**WHAT YOU ARE ASKED TO DO**
Number each line of the material below, skipping blank lines and omitting the pictures.

*-*-*

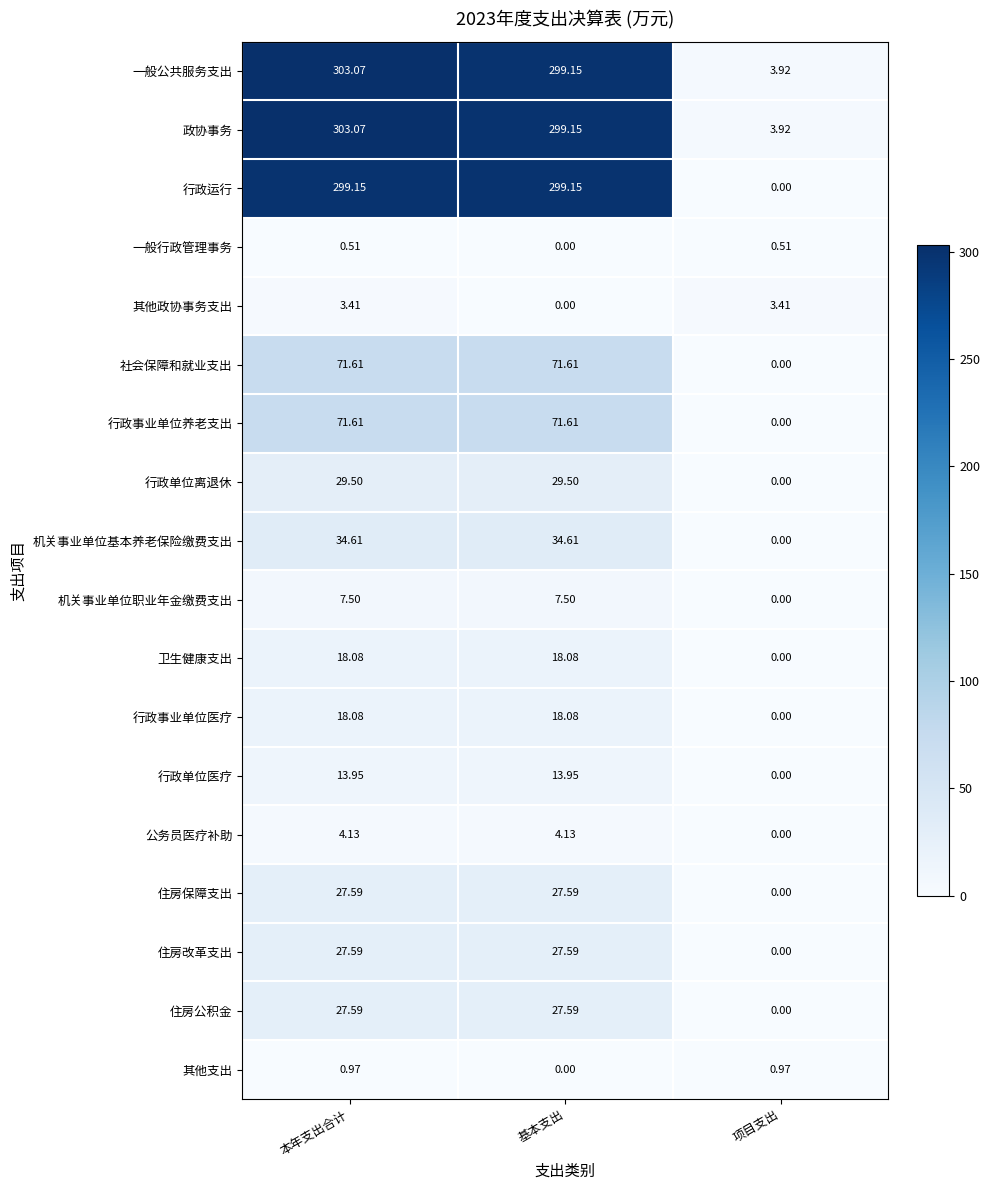

Rank the categories by 政协事务 value from highest to lowest.

本年支出合计, 基本支出, 项目支出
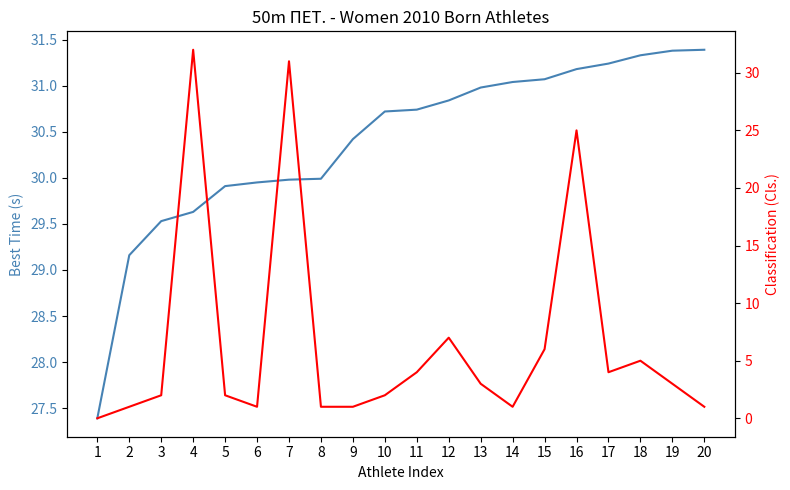

Between which two adjacent categories do Cls. and Best Time (s) first intersect?

3 and 4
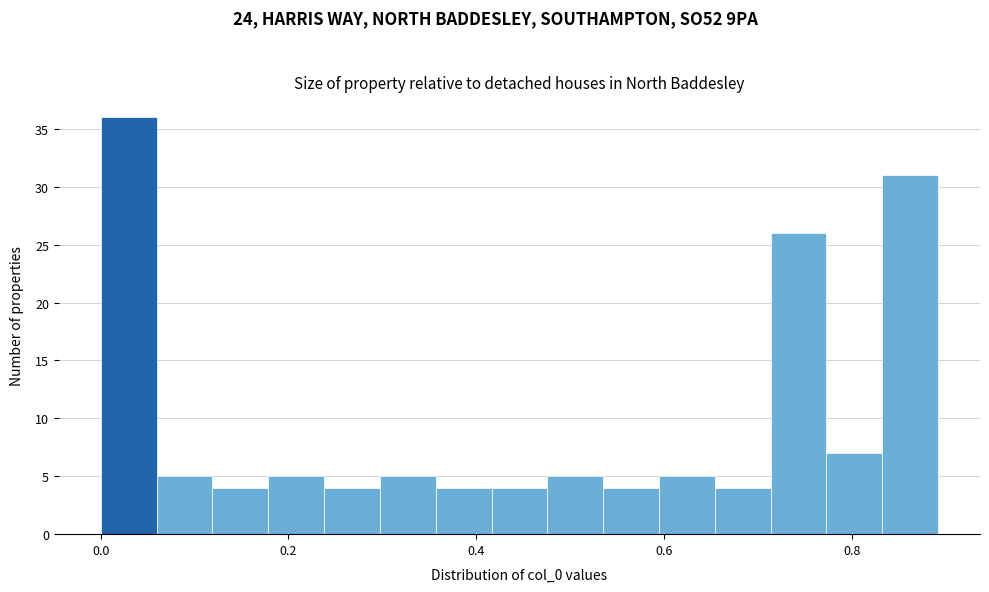

Read against the x-axis, roughly where is the centre of the tallest bar?

0.02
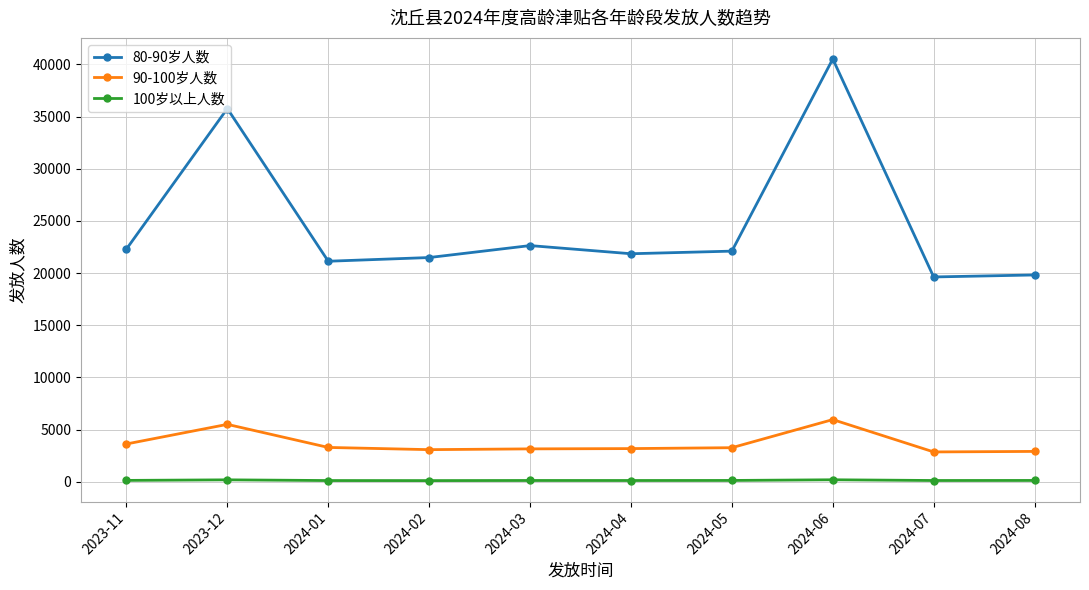

Rank the series by their maximum value, from highest to lowest.

80-90岁人数, 90-100岁人数, 100岁以上人数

*-*-*

**ANSWER TO THIS EXERCISE**
1. Rank the categories by 政协事务 value from highest to lowest.
2. 本年支出合计, 基本支出, 项目支出
3. Between which two adjacent categories do Cls. and Best Time (s) first intersect?
4. 3 and 4
5. Read against the x-axis, roughly where is the centre of the tallest bar?
6. 0.02
7. Rank the series by their maximum value, from highest to lowest.
8. 80-90岁人数, 90-100岁人数, 100岁以上人数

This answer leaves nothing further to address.